Hopefully these tips will help inject new life into your speakers and overall listening experience.
Todd Anderson | Aperion Audio
Speakers can be hard to please. Place them at a disadvantage and even the best of the best will underperform, but treat them right and the most modest of models will elevate your listening experience to smile inducing levels. While some of you have probably gone through great lengths to optimize your speakers’ performance, there’s a good chance that most of you haven’t taken the time to dial them in. Luckily, there are a few simple steps you can take to breathe new life into your speakers and unlock their true potential.
Your Room Setup Matters
Believe it or not, your room has a significant effect on the sound you hear coming from speakers – even speakers that cost thousands of dollars can suffer in non-ideal environments. Simply explained, sound leaving a speaker travels straight toward a listener, but it also reflects off room boundaries (floor, walls, windows, etc.). These reflections are a mixed bag of good and bad. On the positive side, reflections can breathe depth and liveliness into the sound you hear. On the negative side, reflections can cause high frequencies to sound harsh and smeared and low frequencies to sound bloated and over-bearing.
Minimalist room environments and rooms with lots of windows, glass doors, and large areas of uncovered hard flooring are less than optimal. If you’ve ever experienced loud noise or shouting in a commercial building’s concrete stairwell, then you know how harsh and sonically impaired hard-surfaced environments can be. While that might be an extreme example, the point remains: try to get your speakers in an environment that has a balance of absorption and diffusion. There are some easy and aesthetically pleasing ways to make a room more acoustically desirable. Windows and glass doors should be covered by drapes, throw rugs can be used to cover hard flooring (especially in areas between a speaker and a listener), and bookcases can be placed along side and back walls (back wall should be chosen if only one boundary is possible). Also, make sure your listening couch (or chair) isn’t resting against a wall; pull it away from a wall for a better experience.
There are commercially available sound absorption products that can outperform the home-remedy measures described above. A quick Google search will reveal quite a few companies that sell wall mount acoustic treatments that attack reflection points and bass traps that sit in the corners of rooms. Most companies also sell specialized diffusion products that scatter high frequencies. If you enjoy do-it-yourself projects and have the proper tools, then there are plenty of instructions on the web for building your own treatments and traps using materials that are fairly easy to acquire.
Finally, take a moment to learn about room calibration software. Room calibration suites (such as Pioneer’s MCACC, Audyssey’s Mult EQ XT32, and Yamaha’s YAPO) can be found on most modern AV Receivers. They use a small microphone to measure the acoustic environment of your room and make adjustments to the receiver’s output in order to help control problem areas. Some of these suites are easier to use than others, but most can have a fairly profound impact on perceived sound quality. If you aren’t using an AV Receiver (or think your receiver’s onboard software is inadequate), then checkout some of the commercially available room correction products from companies like miniDSP or DSPeaker.

• _DIRECTIONS_:
Repeat the part of the speaker article between "There are commercially" and "easy to acquire.", inclusive. The entries that come next are separate material and are unrelated to the speaker article.

• _RECORD EXTRACTS_:
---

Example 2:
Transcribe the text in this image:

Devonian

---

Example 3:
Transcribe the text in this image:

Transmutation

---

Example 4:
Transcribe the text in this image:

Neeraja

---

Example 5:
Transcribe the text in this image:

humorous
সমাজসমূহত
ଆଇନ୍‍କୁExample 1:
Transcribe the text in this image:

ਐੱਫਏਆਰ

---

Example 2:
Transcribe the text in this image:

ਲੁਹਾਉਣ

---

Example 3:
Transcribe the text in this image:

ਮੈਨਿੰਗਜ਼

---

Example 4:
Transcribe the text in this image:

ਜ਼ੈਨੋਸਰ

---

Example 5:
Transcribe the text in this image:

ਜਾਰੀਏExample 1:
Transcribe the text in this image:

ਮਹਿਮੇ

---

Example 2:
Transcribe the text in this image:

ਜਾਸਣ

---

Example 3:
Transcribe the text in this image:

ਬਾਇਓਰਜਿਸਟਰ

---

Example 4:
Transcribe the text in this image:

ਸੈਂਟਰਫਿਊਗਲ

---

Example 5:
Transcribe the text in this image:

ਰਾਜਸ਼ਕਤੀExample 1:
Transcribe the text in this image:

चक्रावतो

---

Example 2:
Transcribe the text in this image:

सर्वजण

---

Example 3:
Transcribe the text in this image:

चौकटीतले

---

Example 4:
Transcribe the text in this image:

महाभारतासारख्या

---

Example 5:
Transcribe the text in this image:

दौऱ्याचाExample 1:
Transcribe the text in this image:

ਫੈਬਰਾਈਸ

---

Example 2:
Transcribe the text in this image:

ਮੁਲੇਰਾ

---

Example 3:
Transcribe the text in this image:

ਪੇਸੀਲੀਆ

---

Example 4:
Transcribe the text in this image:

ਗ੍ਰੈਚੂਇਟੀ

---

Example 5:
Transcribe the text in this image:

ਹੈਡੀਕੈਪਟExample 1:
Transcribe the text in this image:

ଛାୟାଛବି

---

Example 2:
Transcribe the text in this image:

• _EXERCISE SOLUTION_:
There are commercially available sound absorption products that can outperform the home-remedy measures described above. A quick Google search will reveal quite a few companies that sell wall mount acoustic treatments that attack reflection points and bass traps that sit in the corners of rooms. Most companies also sell specialized diffusion products that scatter high frequencies. If you enjoy do-it-yourself projects and have the proper tools, then there are plenty of instructions on the web for building your own treatments and traps using materials that are fairly easy to acquire.